### READING PASSAGE
§
On 2/20/24 1:02 PM, Davidlohr Bueso wrote:
> On Wed, 14 Feb 2024, Ben Cheatham wrote:
> 
>> Update EINJ kernel document to include how to inject CXL protocol error
>> types, build the kernel to include CXL error types, and give an example
>> injection.
>>
>> Reviewed-by: Jonathan Cameron <Jonathan.Cameron@huawei.com>
>> Signed-off-by: Ben Cheatham <Benjamin.Cheatham@amd.com>
> 
> Would vote for folding into 2/3, but otherwise looks good with a minor
> suggestion.
> 

I would, but I think 2/3 is already pretty large and this is more digestible to me. I've also reworked a large portion of
that patch for v13 so it's probably better to keep it smaller.
§
### REQUIREMENT A
In the email exchange, why does Ben not fold the documentation update into patch 2/3 as suggested?

### MATERIAL PROVIDED
§
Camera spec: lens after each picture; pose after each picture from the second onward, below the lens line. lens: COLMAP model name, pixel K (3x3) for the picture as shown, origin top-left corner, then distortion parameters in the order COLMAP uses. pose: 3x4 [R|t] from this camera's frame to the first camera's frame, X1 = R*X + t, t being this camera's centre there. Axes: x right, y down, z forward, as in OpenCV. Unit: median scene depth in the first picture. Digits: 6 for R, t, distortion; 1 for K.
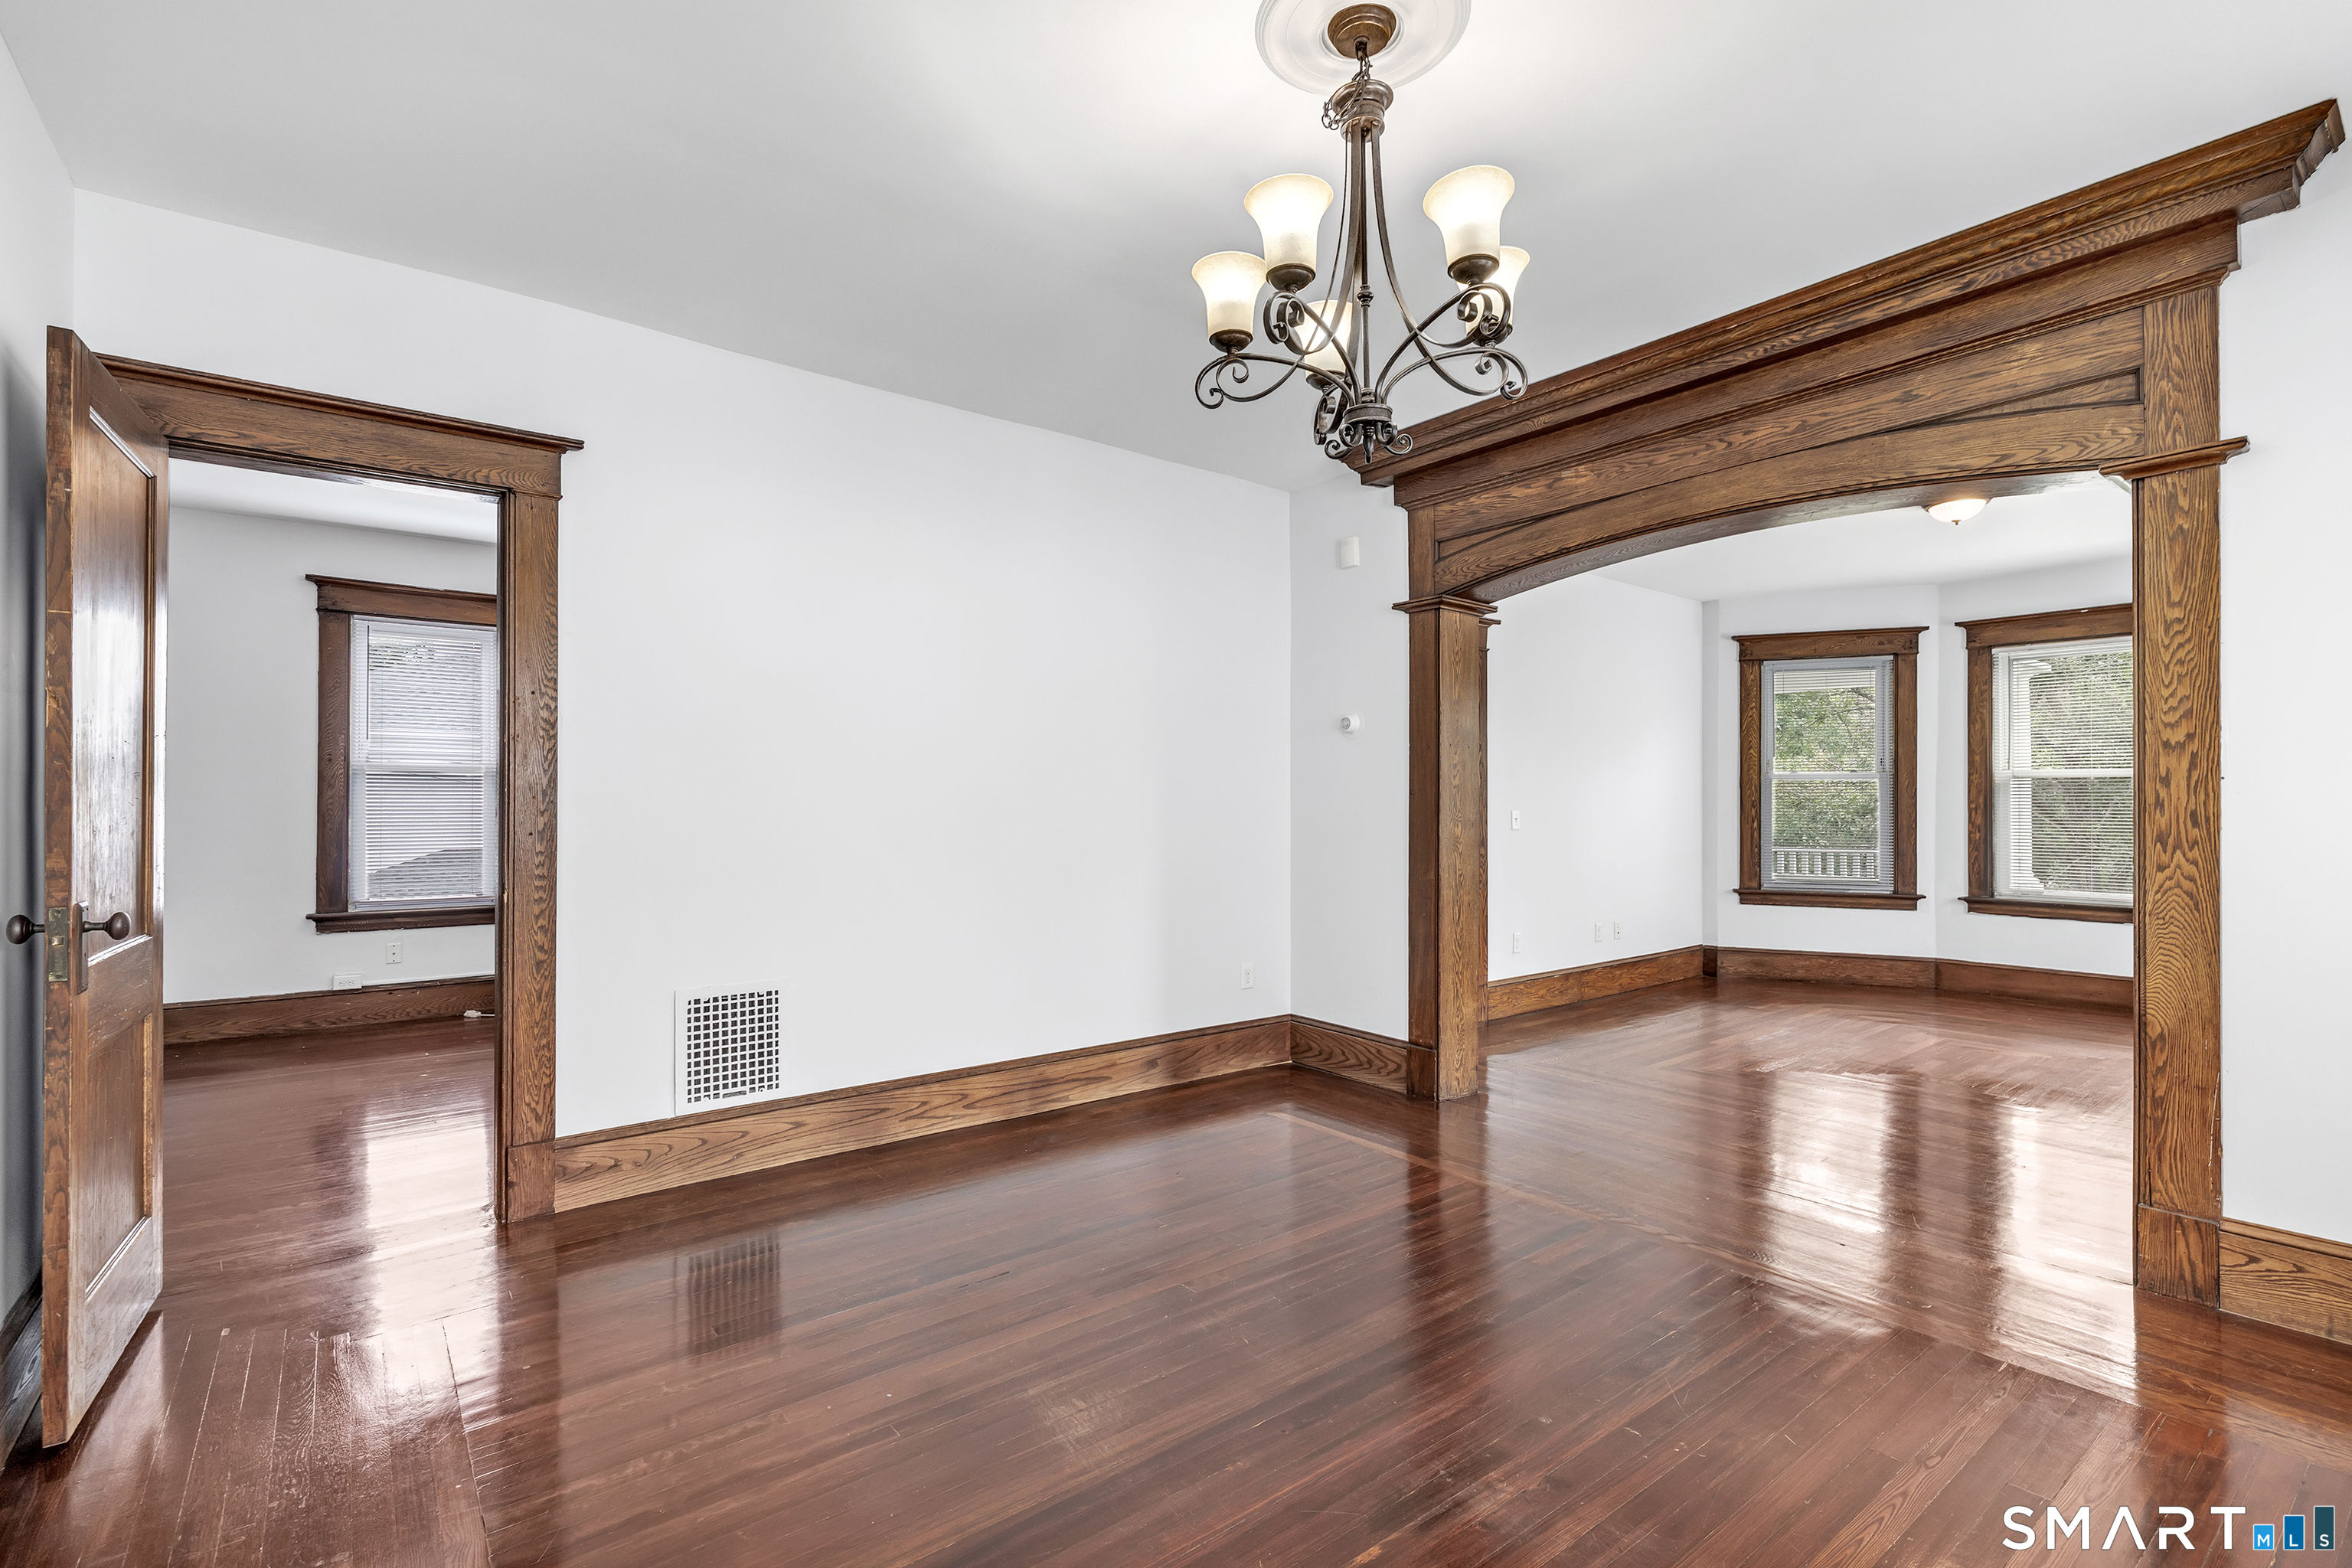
lens RADIAL K [[1056.5, 0, 1125.1], [0, 1056.5, 802.3], [0, 0, 1]] dist [-0.002546, 0.001548]
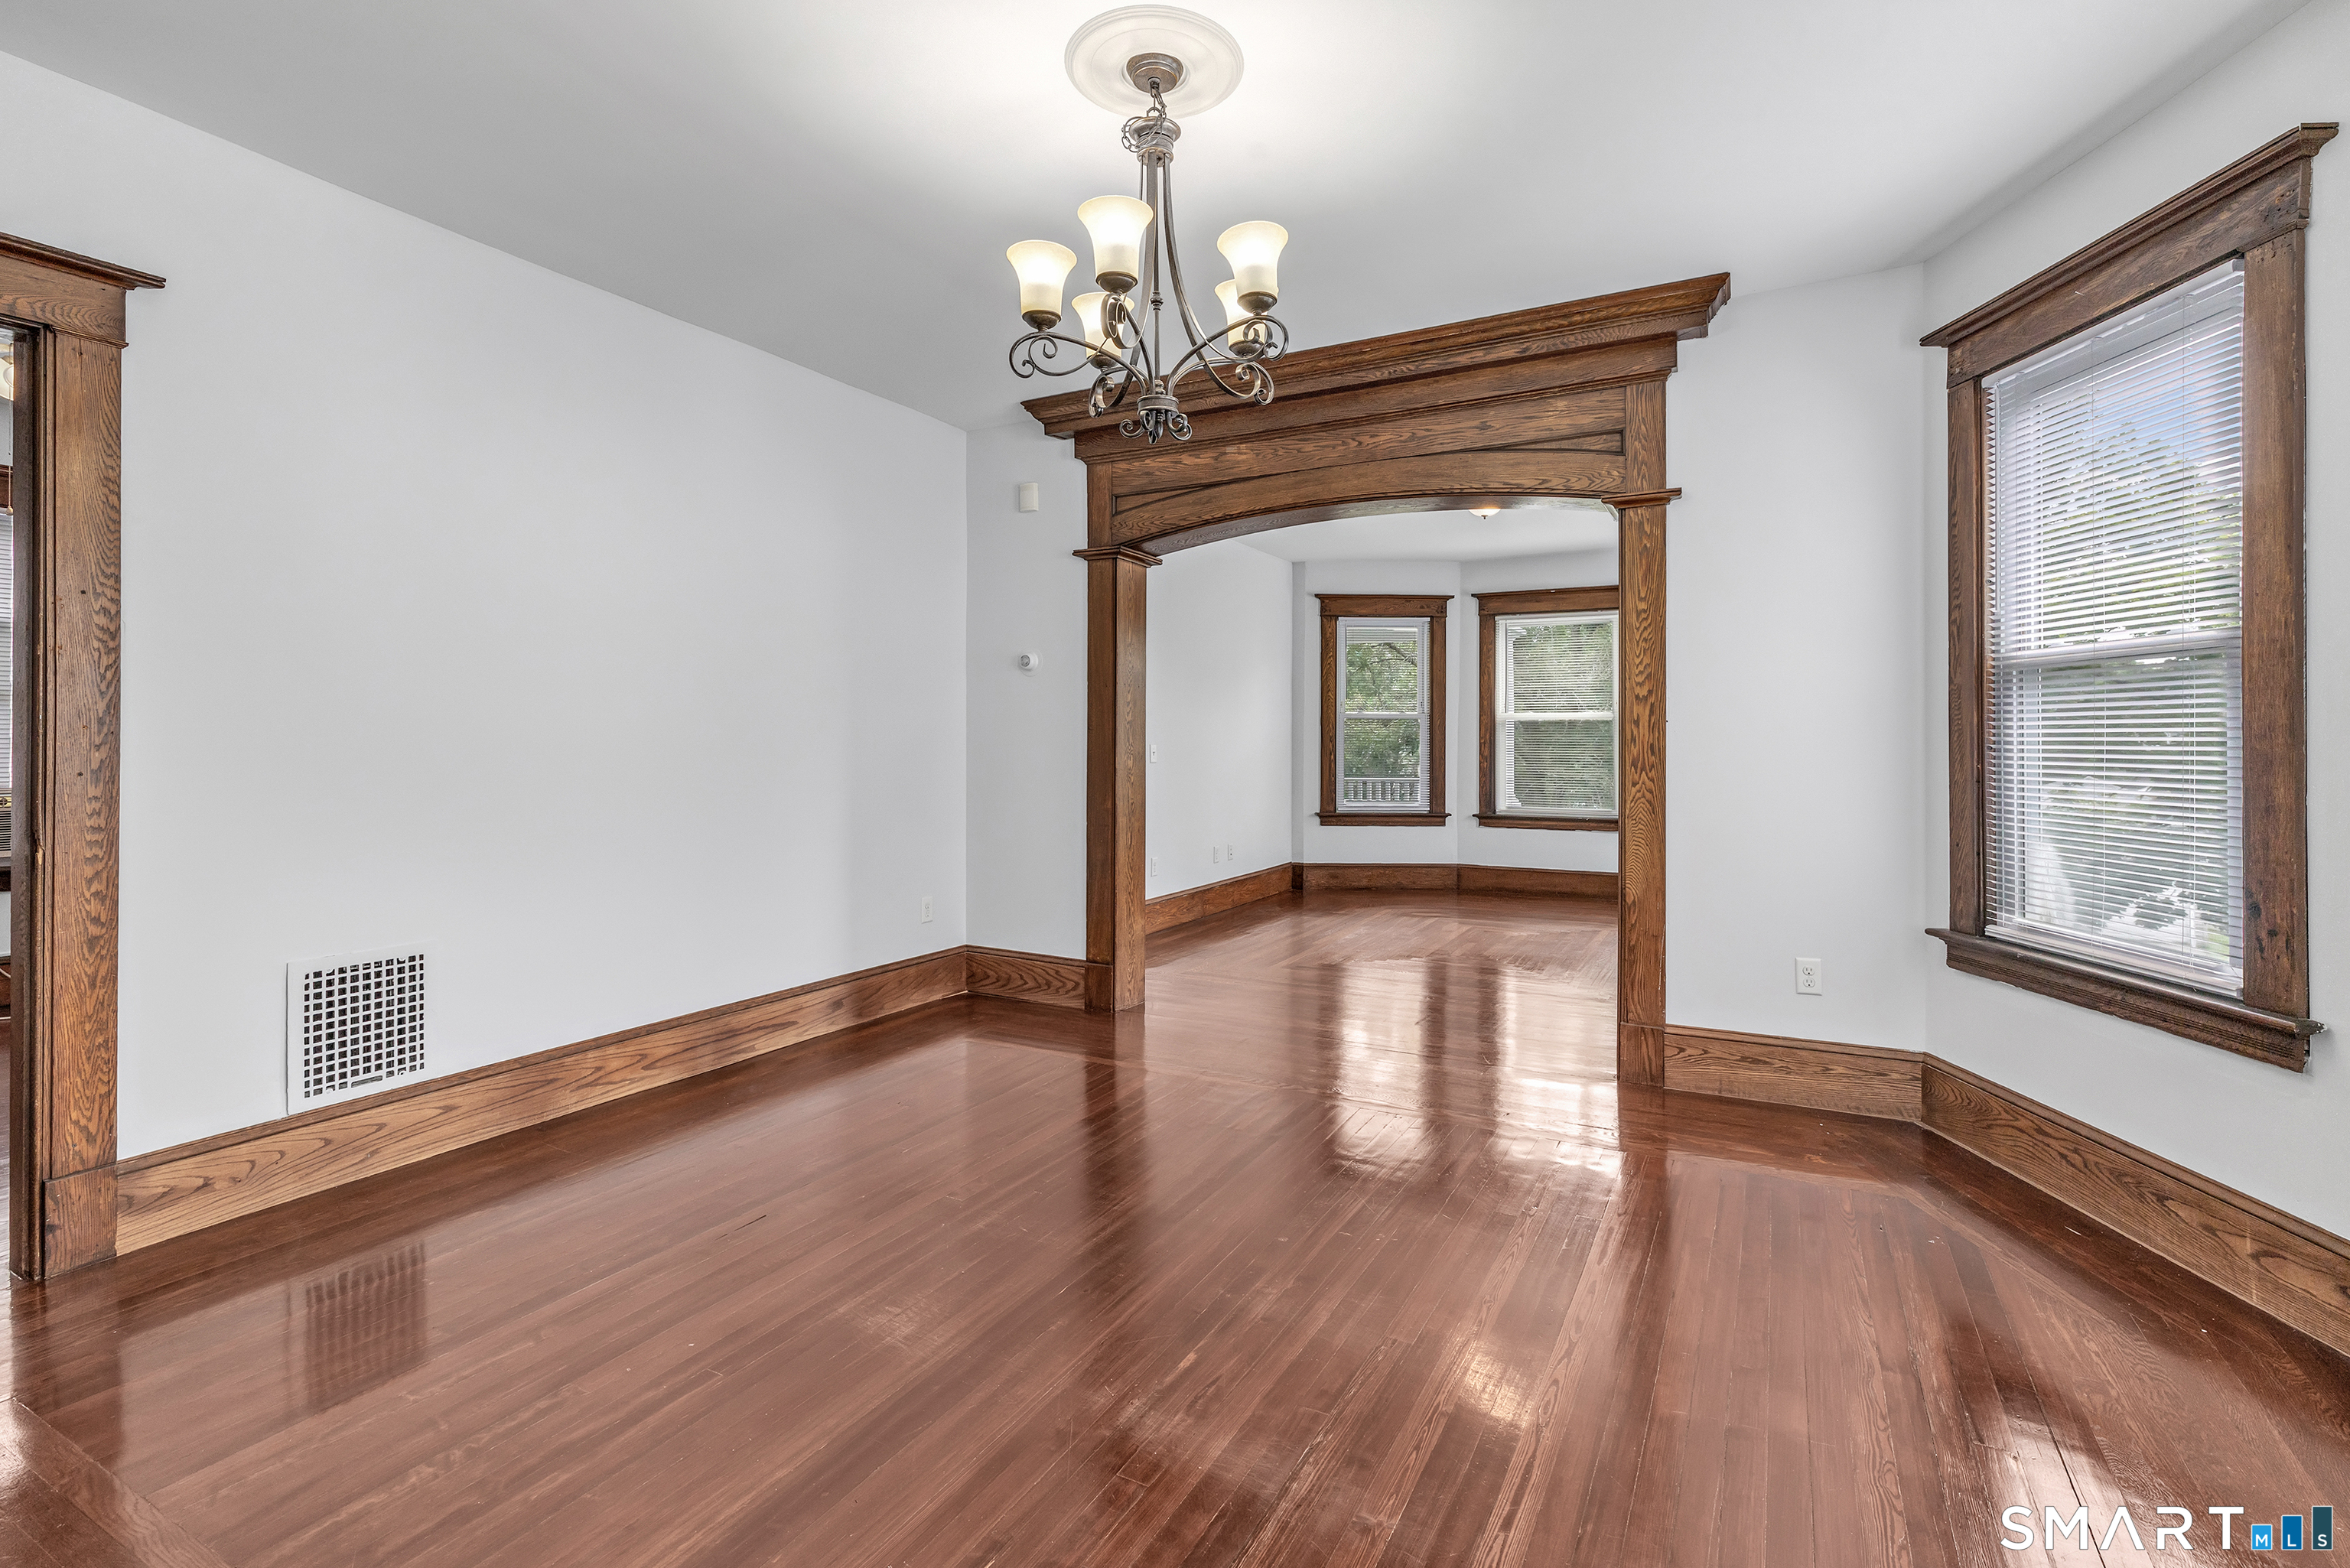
lens RADIAL K [[1055.6, 0, 1215.2], [0, 1055.6, 741.1], [0, 0, 1]] dist [-0.002546, 0.001548]
pose [[0.907687, 0.000928, 0.419647, -0.109701], [-0.002521, 0.999992, 0.003242, 0.000951], [-0.419641, -0.004001, 0.907682, -0.045794]]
§
### REQUIREMENT B
Turn the camera listing into a two-column CSV with columns named request and response, one row per request. Put each text and each answer in a single quoted field with line breaks replaced by spaces, and leave the pictures out of the response column.

### RESPONSE BOX A
Ben keeps the documentation update separate because patch 2/3 is already fairly large, and he finds the update more digestible on its own. He has also reworked a large portion of 2/3 for v13, so he thinks it is better to keep that patch smaller.

### RESPONSE BOX B
request,response
"Camera spec: lens after each picture; pose after each picture from the second onward, below the lens line. lens: COLMAP model name, pixel K (3x3) for the picture as shown, origin top-left corner, then distortion parameters in the order COLMAP uses. pose: 3x4 [R|t] from this camera's frame to the first camera's frame, X1 = R*X + t, t being this camera's centre there. Axes: x right, y down, z forward, as in OpenCV. Unit: median scene depth in the first picture. Digits: 6 for R, t, distortion; 1 for K.","lens RADIAL K [[1056.5, 0, 1125.1], [0, 1056.5, 802.3], [0, 0, 1]] dist [-0.002546, 0.001548] lens RADIAL K [[1055.6, 0, 1215.2], [0, 1055.6, 741.1], [0, 0, 1]] dist [-0.002546, 0.001548] pose [[0.907687, 0.000928, 0.419647, -0.109701], [-0.002521, 0.999992, 0.003242, 0.000951], [-0.419641, -0.004001, 0.907682, -0.045794]]"